Translating the Language of the Syrian Revolution 2011/12

Eylaf Bader Eddin (Philipps-Universität Marburg / University Aix-Marseille), Chair: Rasha Chatta (EUME Fellow 2017-20)

While the Arab revolutions have obviously provoked comprehensive social and political changes, their cultural and linguistic changes still lack to be seen in their far-reaching consequences. For activists, academics and journalists, however, it was in the first instance a revolution of the language, breaking the linguistic oppression and torpidity of the old regimes and creating new languages enabling them to inform, narrate and translate the ongoing events and transformations.
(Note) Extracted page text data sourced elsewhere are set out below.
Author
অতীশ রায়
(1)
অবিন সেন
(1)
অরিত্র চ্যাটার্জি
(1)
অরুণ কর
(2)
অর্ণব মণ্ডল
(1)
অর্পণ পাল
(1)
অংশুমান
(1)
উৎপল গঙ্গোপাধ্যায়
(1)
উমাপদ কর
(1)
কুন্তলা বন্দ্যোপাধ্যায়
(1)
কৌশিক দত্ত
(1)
Regardless of what “Thawra” means to the regime as “Corrective Revolution or Movement” for example or for Syrians, the research does not intend to show an accurate or a better term but it focuses on the act of translating the revolutionary language and its context, what was translated and by whom, world translation market, English and Arabic discourses represented by Arabic and English books and translations.

Furthermore, it uses the thick translation as a tool for dissecting the rich multi-layered language of revolution and comparing it to its translation(s) and its background represented by the English and Arabic books on Syria up to 2018. Bader Eddin argues that the revolutionary language was translated according to fit into the English dominant discourse because of the following elements: (1) the choice of terms, (2) translating out of place (translation zone and losing geographic place as a source of knowledge), (3) the reduction of performative aspects, (4) the world translation market and publishers, (5) the lack of considering Arabic/ sources as a language of knowledge production.

Eylaf Bader Eddin is a PhD candidate (Universities of Aix-Marseille and Marburg) in Arabic and Comparative Literature working on “Translating the Language of the Syrian Revolution 2011”. His research focuses on translation and the language of protests, especially in Syria, as well as on revolutionary archives and performance. His latest publication is a chapter entitled “Translating the Mourning Walls: Aleppo’s Last Words” in the Routledge Handbook of Translation and Activism (2020). He is the author of “When they Cried ‘Forever’: the Language of the Syrian Revolution” (in Arabic) published after receiving the Sadiq Jalal al-Azim Cultural Award in 2018.